In January we honor the birthday of Dr. Martin Luther King Jr.

We can never read his Letter from Birmingham Jail too many times:

 

We know through painful experience that freedom is never voluntarily given by the oppressor; it must be demanded by the oppressed.

...

Let us turn to a more concrete example of just and unjust laws. An unjust law is a code that a majority inflicts on a minority that is not binding on itself. This is difference made legal. On the other hand, a just law is a code that a majority compels a minority to follow, and that it is willing to follow itself.
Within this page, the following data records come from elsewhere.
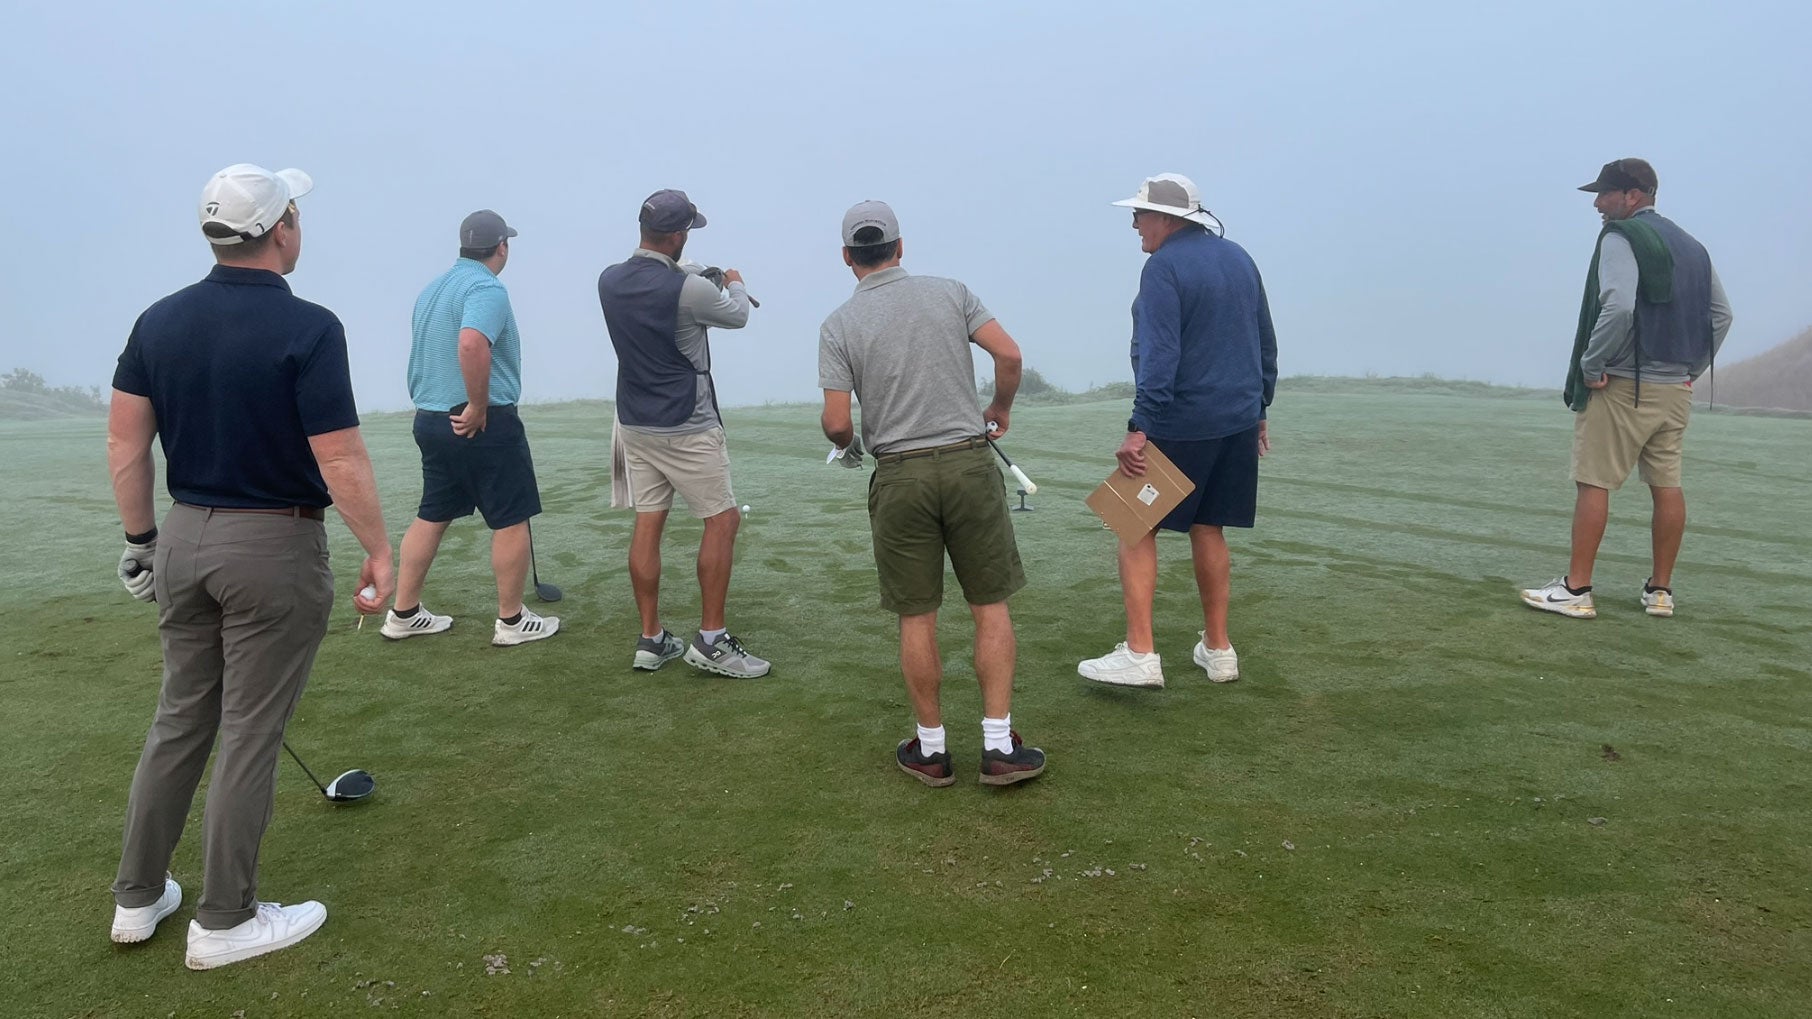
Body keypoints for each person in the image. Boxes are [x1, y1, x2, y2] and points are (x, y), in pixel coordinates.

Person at [106, 164, 395, 969]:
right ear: (280, 228)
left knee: (180, 720)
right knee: (249, 732)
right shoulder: (310, 326)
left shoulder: (157, 321)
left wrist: (141, 539)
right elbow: (337, 456)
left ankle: (137, 896)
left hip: (184, 538)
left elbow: (126, 442)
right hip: (271, 545)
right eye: (296, 213)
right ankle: (225, 918)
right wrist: (379, 546)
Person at [819, 200, 1045, 787]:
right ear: (899, 247)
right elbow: (1011, 354)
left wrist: (849, 447)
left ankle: (931, 750)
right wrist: (998, 408)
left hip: (899, 477)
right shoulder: (951, 292)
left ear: (849, 258)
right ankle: (999, 746)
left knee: (917, 617)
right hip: (970, 466)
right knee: (989, 607)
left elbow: (838, 424)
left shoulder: (839, 324)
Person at [1078, 173, 1278, 689]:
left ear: (1167, 219)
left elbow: (1160, 355)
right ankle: (1219, 649)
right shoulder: (1238, 256)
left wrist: (1138, 428)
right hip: (1235, 419)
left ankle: (1141, 654)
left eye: (1140, 215)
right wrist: (1260, 407)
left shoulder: (1162, 267)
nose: (1134, 224)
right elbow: (1263, 339)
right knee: (1207, 526)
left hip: (1180, 422)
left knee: (1132, 523)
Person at [1520, 158, 1732, 620]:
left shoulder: (1622, 236)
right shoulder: (1693, 246)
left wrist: (1591, 363)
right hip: (1676, 388)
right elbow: (1722, 316)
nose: (1597, 203)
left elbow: (1616, 307)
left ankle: (1576, 589)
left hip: (1624, 385)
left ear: (1632, 195)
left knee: (1594, 481)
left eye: (1605, 193)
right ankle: (1660, 592)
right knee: (1667, 485)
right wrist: (1691, 367)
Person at [598, 189, 770, 677]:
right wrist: (732, 282)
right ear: (677, 236)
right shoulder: (691, 290)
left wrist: (693, 273)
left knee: (649, 521)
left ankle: (651, 639)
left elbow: (661, 282)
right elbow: (736, 314)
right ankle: (712, 641)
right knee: (722, 520)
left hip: (635, 421)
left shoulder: (609, 281)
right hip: (687, 423)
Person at [385, 209, 559, 646]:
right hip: (478, 420)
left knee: (433, 513)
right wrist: (480, 405)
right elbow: (470, 342)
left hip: (431, 419)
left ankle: (403, 613)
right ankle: (513, 621)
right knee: (511, 517)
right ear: (502, 246)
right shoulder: (486, 286)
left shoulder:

This is sameness made legal.

 

What meaning do the themes presented in Letter from Birmingham Jail, written in August 1963, have for you in January 2022?

 

Which chapters and scenes in A Wounded Deer Leaps Highest present experiences of legalized oppression and social injustice?  

 

What do you think about how these experiences are presented in the narrative of the story?

Are they expressed with authenticity and historical accuracy?

 

In his Letter from Birmingham Jail, Dr. King also asserted:

 

To put it in the terms of St. Thomas Aquinas, an unjust law is a human law that is not rooted in eternal and natural law. Any law that uplifts human personality is just. Any law that degrades human personality is unjust. All segregation statutes are unjust because segregation distorts the soul and damages the personality. It gives the segregator a false sense of superiority and the segregated a false sense of inferiority. To use the words of Martin Buber, the great Jewish philosopher, segregation substitutes an "I - it" relationship for the "I - thou" relationship and ends up relegating persons to the status of things. So segregation is not only politically, economically, and sociologically unsound, but it is morally wrong and sinful. Paul Tillich has said that sin is separation. Isn't segregation an existential expression of man's tragic separation, an expression of his awful estrangement, his terrible sinfulness?

 

What relevance does this passage have for our current social and political realities?